Africa: Lessons for Nigeria Air as Uganda revives national carrier
Nigeria’s quest to float a new national carrier can draw some lessons from Uganda that has within a short period relaunched its national carrier.
The Uganda Airlines was liquidated in 2001, some three years before Nigeria Airways also bit the dust. But the East African carrier has bounced back though slowly but with clear focus on the regional market that is currently dominated by Ethiopian Airlines. Uganda is also banking on its emerging oil industry – and the tourism sector – to generate international traffic to sustain the revitalised airline.
Nigerian national carrier, already christened Nigeria Air was last year put on hold for proper backing in 2019 budget.The proposed airline, now in the procurement phase, will debut this year, as soon as reputable foreign investors and technical partners come onboard.
Over the next two decades, air traffic in Africa is forecast to grow six per cent a year – twice as quickly as in mature markets. But still, most state-owned flag carriers on the continent are losing money.The notable exception is Ethiopian Airlines, which analysts say has avoided the mistakes of other regional carriers by not falling prey to political interference.
“We undertake to be a world-class airline that will exceed customer expectations through high-quality service,” Ugandan Airlines CEO Ephraim Bagenda said at a ceremony on Tuesday at Entebbe International Airport, which lies 40km south of the capital, Kampala, and is the country’s sole international airport.
The airline will initially fly to seven regional destinations in Kenya, Tanzania, Somalia, South Sudan, and Burundi, the CEO said ahead of the inaugural flight to Kenya’s capital, Nairobi.
In November, the airline plans to launch flights to destinations in south and central Africa, he said.Indeed, Uganda Airlines will face stiff competition not only from Ethiopian Airlines, but also from airlines based in Rwanda and Tanzania. Those countries have also poured cash into their flag carriers in the past few years, though with far less success than Ethiopia.
Another rival regional carrier, Kenya Airways, has faced challenges in its efforts to expand.

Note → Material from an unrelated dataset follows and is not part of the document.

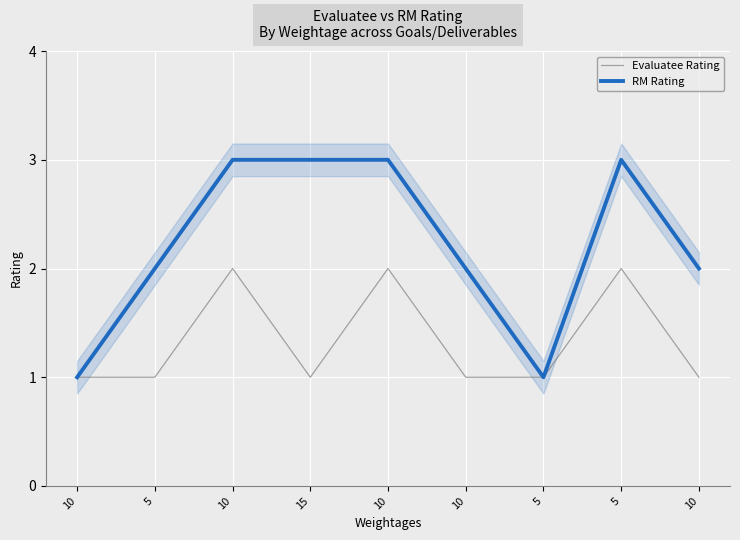

What is the difference between the Evaluatee Rating values at 10 and 10?

1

It started generating losses in 2014, after buying a number of aircraft and experiencing a slump in tourism and business travel to Kenya amidst a spate of attacks by Somalia-based fighters.The airline has not recovered and was renationalised in July in what analysts described as a last-ditch effort to save it.
Uganda Airlines, founded by the country’s former dictator Idi Amin in 1976, was liquidated in 2001 during a push to privatise state firms.Its revival will “reduce the cost of air transport and ease connectivity to and from Uganda”, Prime Minister Ruhakana Rugunda said at the ceremony.Ugandans spend about $450m yearly on foreign travel, and the state-owned airline would help keep some of this cash within the national economy, Rugunda said.

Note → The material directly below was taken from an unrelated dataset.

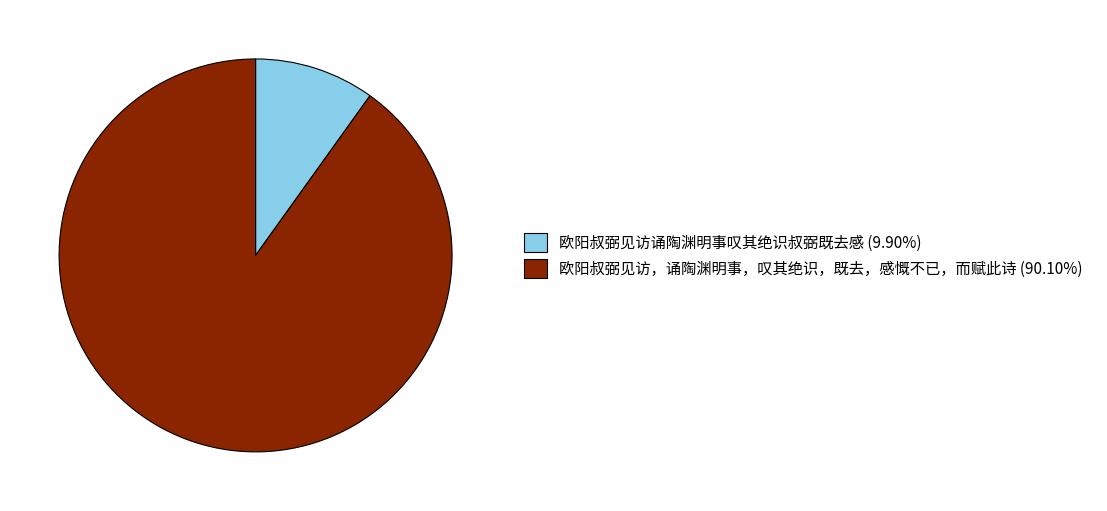

Approximately how many times larger is the value at 欧阳叔弼见访，诵陶渊明事，叹其绝识，既去，感慨不已，而赋此诗 (90.10%) compared to 欧阳叔弼见访诵陶渊明事叹其绝识叔弼既去感 (9.90%)?

9.1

Citizens will also benefit from having direct flights originating near their capital instead of having to take expensive, indirect routes on rival airlines, the prime minister said.The airline, apparently starting small, received its first two CRJ900 planes from Canadian aircraft manufacturer Bombardier in April. Two more of those planes are expected next month, according to the airline.
It expects to receive one Airbus A330neo in late 2020, then a second in early 2021. The CEO said in July that the two wide-body planes will enable the airline to expand to destinations in the Gulf and China.
Each Bombardier cost around $27m, while the carrier will pay about $110m for each of the Airbus aircraft.The airline is wholly funded by the Ugandan government, but hopes to be self-financing after two years, the CEO said.
The Federal Government budgeted N47 billion for the Nigeria Air in the 2019 budget. The latest figure was an upscale from N8.7 billion initially proposed for the project in the 2019 Appropriation Bill, and N3.2 billion originally planned as part-payment of FG’s five per cent stake in the proposed airline.